▶ Requirement
Convert the text of the items below into a JSON list of strings, one string per line, with blank lines left out. Leave the pictures out of the answer.

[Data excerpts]

[Start of section]

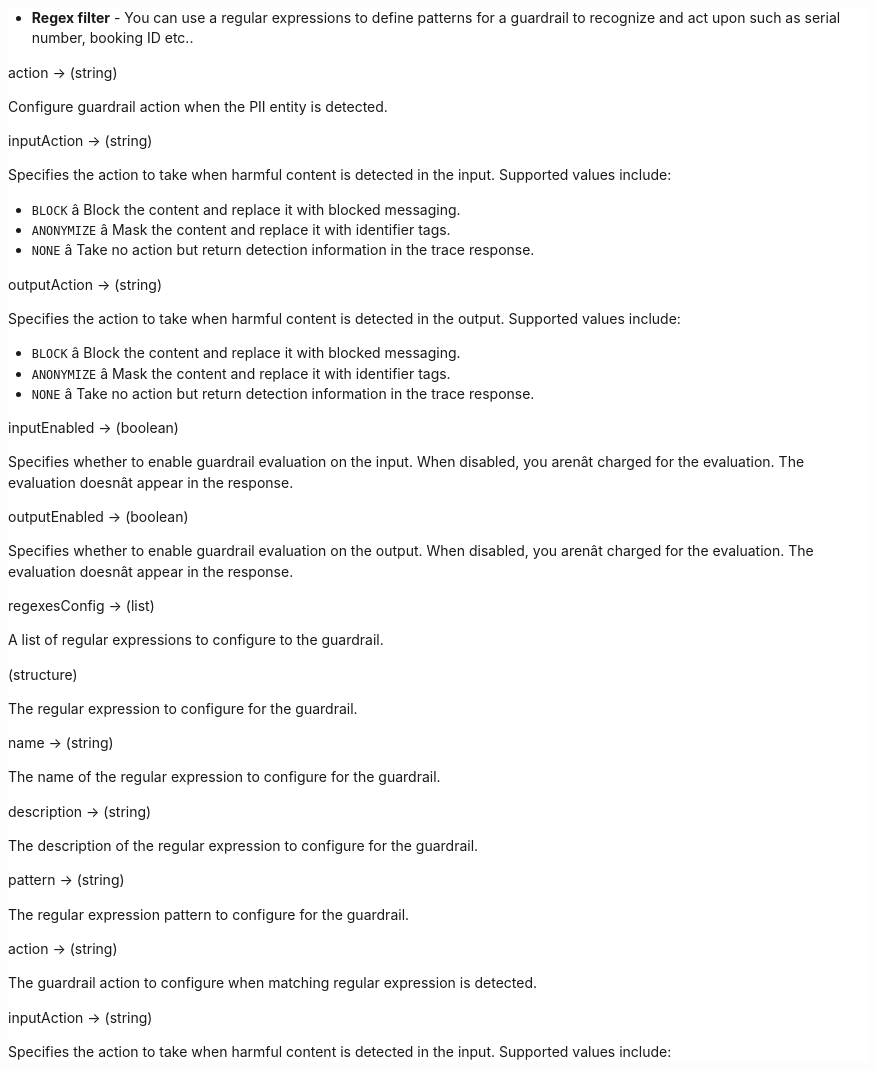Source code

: - **Regex filter** - You can use a regular expressions to define patterns for a guardrail to recognize and act upon such as serial number, booking ID etc..

action -> (string)

Configure guardrail action when the PII entity is detected.

inputAction -> (string)

Specifies the action to take when harmful content is detected in the input. Supported values include:

- `BLOCK` â Block the content and replace it with blocked messaging.
- `ANONYMIZE` â Mask the content and replace it with identifier tags.
- `NONE` â Take no action but return detection information in the trace response.

outputAction -> (string)

Specifies the action to take when harmful content is detected in the output. Supported values include:

- `BLOCK` â Block the content and replace it with blocked messaging.
- `ANONYMIZE` â Mask the content and replace it with identifier tags.
- `NONE` â Take no action but return detection information in the trace response.

inputEnabled -> (boolean)

Specifies whether to enable guardrail evaluation on the input. When disabled, you arenât charged for the evaluation. The evaluation doesnât appear in the response.

outputEnabled -> (boolean)

Specifies whether to enable guardrail evaluation on the output. When disabled, you arenât charged for the evaluation. The evaluation doesnât appear in the response.

regexesConfig -> (list)

A list of regular expressions to configure to the guardrail.

(structure)

The regular expression to configure for the guardrail.

name -> (string)

The name of the regular expression to configure for the guardrail.

description -> (string)

The description of the regular expression to configure for the guardrail.

pattern -> (string)

The regular expression pattern to configure for the guardrail.

action -> (string)

The guardrail action to configure when matching regular expression is detected.

inputAction -> (string)

Specifies the action to take when harmful content is detected in the input. Supported values include:
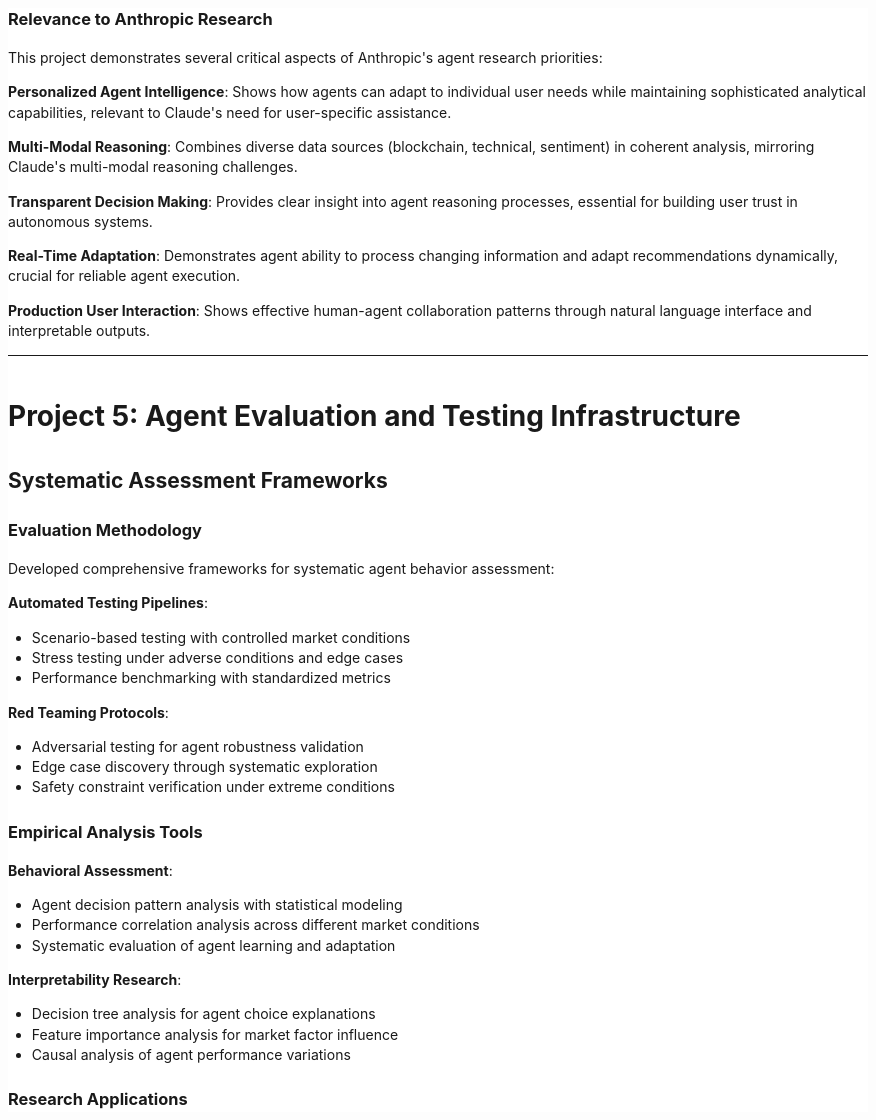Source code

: ### Relevance to Anthropic Research

This project demonstrates several critical aspects of Anthropic's agent research priorities:

**Personalized Agent Intelligence**: Shows how agents can adapt to individual user needs while maintaining sophisticated analytical capabilities, relevant to Claude's need for user-specific assistance.

**Multi-Modal Reasoning**: Combines diverse data sources (blockchain, technical, sentiment) in coherent analysis, mirroring Claude's multi-modal reasoning challenges.

**Transparent Decision Making**: Provides clear insight into agent reasoning processes, essential for building user trust in autonomous systems.

**Real-Time Adaptation**: Demonstrates agent ability to process changing information and adapt recommendations dynamically, crucial for reliable agent execution.

**Production User Interaction**: Shows effective human-agent collaboration patterns through natural language interface and interpretable outputs.

---

# Project 5: Agent Evaluation and Testing Infrastructure
## Systematic Assessment Frameworks

### Evaluation Methodology

Developed comprehensive frameworks for systematic agent behavior assessment:

**Automated Testing Pipelines**:
- Scenario-based testing with controlled market conditions
- Stress testing under adverse conditions and edge cases
- Performance benchmarking with standardized metrics

**Red Teaming Protocols**:
- Adversarial testing for agent robustness validation
- Edge case discovery through systematic exploration
- Safety constraint verification under extreme conditions

### Empirical Analysis Tools

**Behavioral Assessment**:
- Agent decision pattern analysis with statistical modeling
- Performance correlation analysis across different market conditions
- Systematic evaluation of agent learning and adaptation

**Interpretability Research**:
- Decision tree analysis for agent choice explanations
- Feature importance analysis for market factor influence
- Causal analysis of agent performance variations

### Research Applications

[End of section]

▶ Reply to the task
[
  "Source code",
  ": - **Regex filter** - You can use a regular expressions to define patterns for a guardrail to recognize and act upon such as serial number, booking ID etc..",
  "action -> (string)",
  "Configure guardrail action when the PII entity is detected.",
  "inputAction -> (string)",
  "Specifies the action to take when harmful content is detected in the input. Supported values include:",
  "- `BLOCK` â Block the content and replace it with blocked messaging.",
  "- `ANONYMIZE` â Mask the content and replace it with identifier tags.",
  "- `NONE` â Take no action but return detection information in the trace response.",
  "outputAction -> (string)",
  "Specifies the action to take when harmful content is detected in the output. Supported values include:",
  "- `BLOCK` â Block the content and replace it with blocked messaging.",
  "- `ANONYMIZE` â Mask the content and replace it with identifier tags.",
  "- `NONE` â Take no action but return detection information in the trace response.",
  "inputEnabled -> (boolean)",
  "Specifies whether to enable guardrail evaluation on the input. When disabled, you arenât charged for the evaluation. The evaluation doesnât appear in the response.",
  "outputEnabled -> (boolean)",
  "Specifies whether to enable guardrail evaluation on the output. When disabled, you arenât charged for the evaluation. The evaluation doesnât appear in the response.",
  "regexesConfig -> (list)",
  "A list of regular expressions to configure to the guardrail.",
  "(structure)",
  "The regular expression to configure for the guardrail.",
  "name -> (string)",
  "The name of the regular expression to configure for the guardrail.",
  "description -> (string)",
  "The description of the regular expression to configure for the guardrail.",
  "pattern -> (string)",
  "The regular expression pattern to configure for the guardrail.",
  "action -> (string)",
  "The guardrail action to configure when matching regular expression is detected.",
  "inputAction -> (string)",
  "Specifies the action to take when harmful content is detected in the input. Supported values include:",
  "Source code",
  ": ### Relevance to Anthropic Research",
  "This project demonstrates several critical aspects of Anthropic's agent research priorities:",
  "**Personalized Agent Intelligence**: Shows how agents can adapt to individual user needs while maintaining sophisticated analytical capabilities, relevant to Claude's need for user-specific assistance.",
  "**Multi-Modal Reasoning**: Combines diverse data sources (blockchain, technical, sentiment) in coherent analysis, mirroring Claude's multi-modal reasoning challenges.",
  "**Transparent Decision Making**: Provides clear insight into agent reasoning processes, essential for building user trust in autonomous systems.",
  "**Real-Time Adaptation**: Demonstrates agent ability to process changing information and adapt recommendations dynamically, crucial for reliable agent execution.",
  "**Production User Interaction**: Shows effective human-agent collaboration patterns through natural language interface and interpretable outputs.",
  "---",
  "# Project 5: Agent Evaluation and Testing Infrastructure",
  "## Systematic Assessment Frameworks",
  "### Evaluation Methodology",
  "Developed comprehensive frameworks for systematic agent behavior assessment:",
  "**Automated Testing Pipelines**:",
  "- Scenario-based testing with controlled market conditions",
  "- Stress testing under adverse conditions and edge cases",
  "- Performance benchmarking with standardized metrics",
  "**Red Teaming Protocols**:",
  "- Adversarial testing for agent robustness validation",
  "- Edge case discovery through systematic exploration",
  "- Safety constraint verification under extreme conditions",
  "### Empirical Analysis Tools",
  "**Behavioral Assessment**:",
  "- Agent decision pattern analysis with statistical modeling",
  "- Performance correlation analysis across different market conditions",
  "- Systematic evaluation of agent learning and adaptation",
  "**Interpretability Research**:",
  "- Decision tree analysis for agent choice explanations",
  "- Feature importance analysis for market factor influence",
  "- Causal analysis of agent performance variations",
  "### Research Applications"
]